## Work task:
Copy out the entries from the line containing "al Workers for Help" through the line containing "hcare workers who", inclusive, reproducing each line as it appears.

## Data provided:

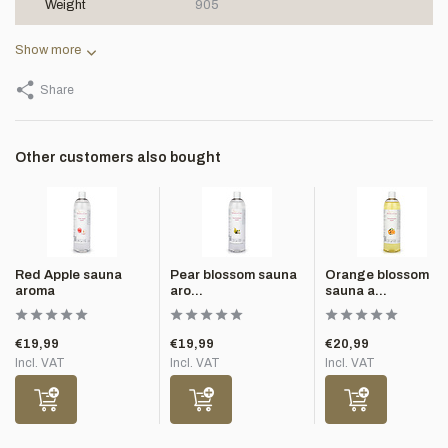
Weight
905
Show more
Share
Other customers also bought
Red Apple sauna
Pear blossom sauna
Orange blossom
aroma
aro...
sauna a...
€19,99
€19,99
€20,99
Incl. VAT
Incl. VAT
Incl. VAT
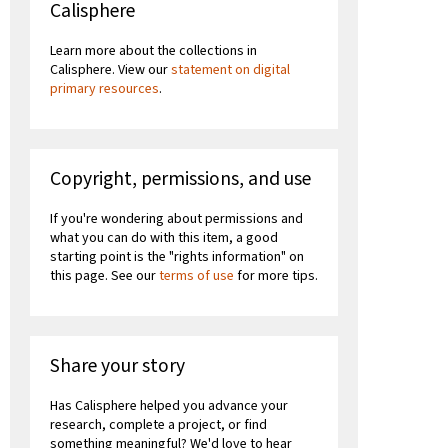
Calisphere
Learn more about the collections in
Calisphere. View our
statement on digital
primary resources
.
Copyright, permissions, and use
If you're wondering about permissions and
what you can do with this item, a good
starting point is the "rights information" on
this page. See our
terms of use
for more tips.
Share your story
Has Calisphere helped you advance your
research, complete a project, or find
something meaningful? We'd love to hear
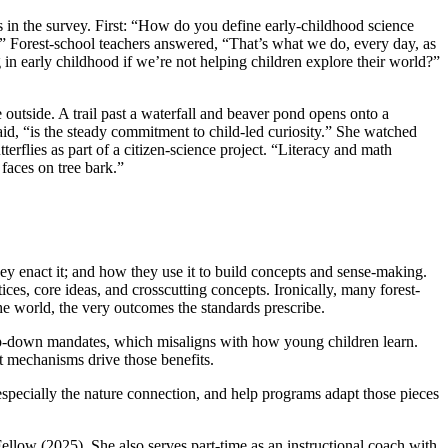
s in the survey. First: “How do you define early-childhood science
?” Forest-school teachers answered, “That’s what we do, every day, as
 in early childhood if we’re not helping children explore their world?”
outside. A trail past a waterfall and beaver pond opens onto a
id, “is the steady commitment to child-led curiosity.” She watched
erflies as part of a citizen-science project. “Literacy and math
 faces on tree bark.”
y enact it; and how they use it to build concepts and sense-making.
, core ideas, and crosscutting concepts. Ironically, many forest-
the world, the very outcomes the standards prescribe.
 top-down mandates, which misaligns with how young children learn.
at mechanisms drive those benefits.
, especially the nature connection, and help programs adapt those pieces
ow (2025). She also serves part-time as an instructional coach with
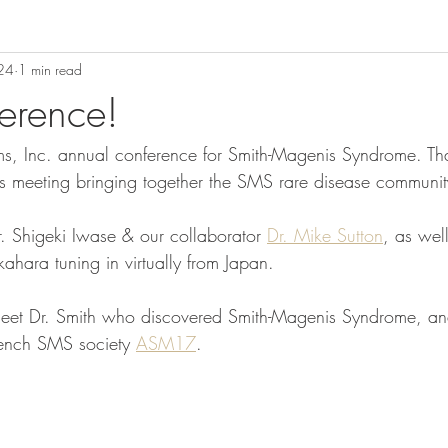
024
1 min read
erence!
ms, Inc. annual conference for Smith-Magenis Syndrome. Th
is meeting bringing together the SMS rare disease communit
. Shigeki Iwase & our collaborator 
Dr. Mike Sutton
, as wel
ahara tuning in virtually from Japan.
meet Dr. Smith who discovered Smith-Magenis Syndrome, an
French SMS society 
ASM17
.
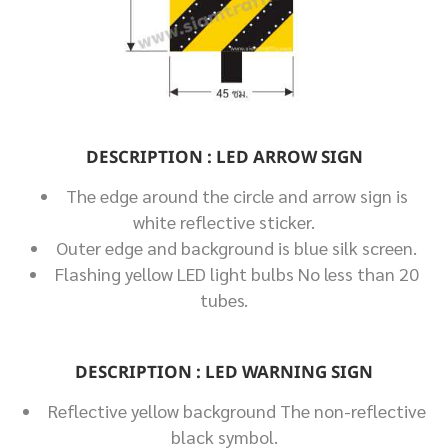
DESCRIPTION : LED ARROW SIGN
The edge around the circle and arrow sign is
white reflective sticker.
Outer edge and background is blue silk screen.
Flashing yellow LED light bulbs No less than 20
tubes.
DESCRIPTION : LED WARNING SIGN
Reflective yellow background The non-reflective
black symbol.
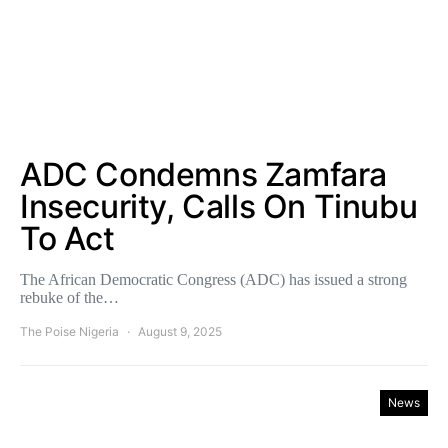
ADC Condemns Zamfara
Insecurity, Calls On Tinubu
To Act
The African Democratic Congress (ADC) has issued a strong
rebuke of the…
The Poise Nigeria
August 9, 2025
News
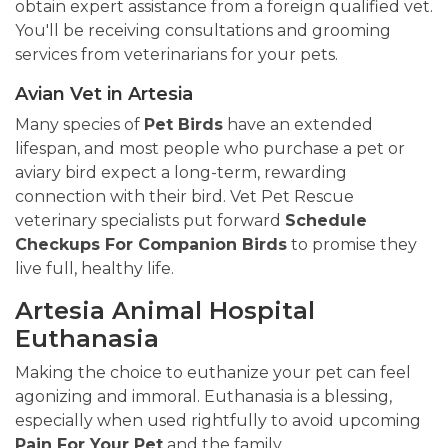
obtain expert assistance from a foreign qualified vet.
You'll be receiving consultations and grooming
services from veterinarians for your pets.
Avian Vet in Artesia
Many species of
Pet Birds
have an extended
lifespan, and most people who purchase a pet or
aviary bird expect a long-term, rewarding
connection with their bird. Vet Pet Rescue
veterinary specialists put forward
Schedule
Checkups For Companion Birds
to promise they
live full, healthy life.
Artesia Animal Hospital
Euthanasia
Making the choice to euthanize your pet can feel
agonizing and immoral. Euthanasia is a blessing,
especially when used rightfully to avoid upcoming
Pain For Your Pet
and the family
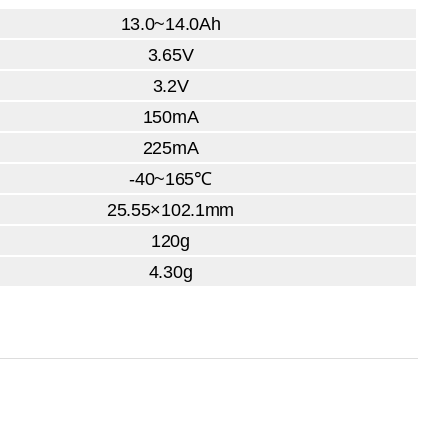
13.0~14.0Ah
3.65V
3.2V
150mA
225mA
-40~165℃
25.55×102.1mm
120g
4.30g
...
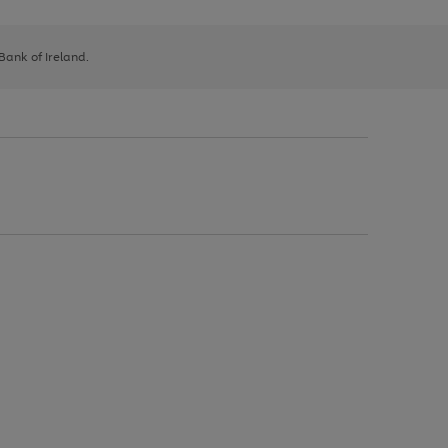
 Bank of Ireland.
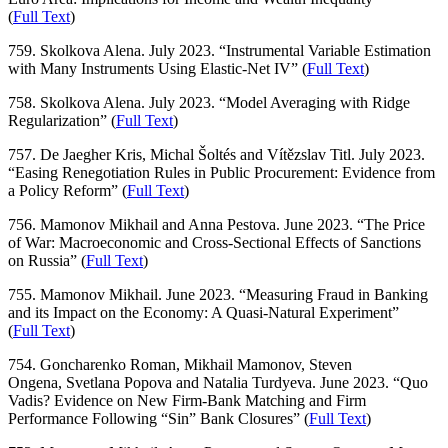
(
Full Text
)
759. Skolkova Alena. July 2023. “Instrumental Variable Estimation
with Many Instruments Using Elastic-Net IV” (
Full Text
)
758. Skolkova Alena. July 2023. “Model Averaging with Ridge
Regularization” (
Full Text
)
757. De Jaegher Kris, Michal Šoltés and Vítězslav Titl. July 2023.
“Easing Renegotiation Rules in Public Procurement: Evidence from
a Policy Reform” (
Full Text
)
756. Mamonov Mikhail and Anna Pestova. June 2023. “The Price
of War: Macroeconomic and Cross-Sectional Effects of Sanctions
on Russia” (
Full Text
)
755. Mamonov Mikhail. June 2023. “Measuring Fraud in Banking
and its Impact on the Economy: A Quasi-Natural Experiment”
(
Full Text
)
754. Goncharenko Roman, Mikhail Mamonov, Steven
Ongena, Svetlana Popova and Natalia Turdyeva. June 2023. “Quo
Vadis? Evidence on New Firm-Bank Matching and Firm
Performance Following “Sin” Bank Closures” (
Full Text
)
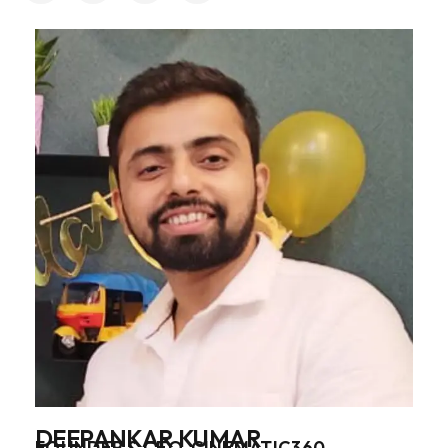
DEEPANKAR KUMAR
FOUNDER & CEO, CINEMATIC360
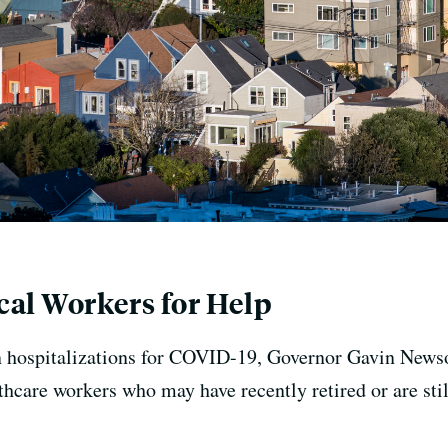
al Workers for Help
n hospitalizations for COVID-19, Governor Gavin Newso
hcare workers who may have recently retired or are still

## Response to the exercise:
al Workers for Help
n hospitalizations for COVID-19, Governor Gavin Newso
hcare workers who may have recently retired or are still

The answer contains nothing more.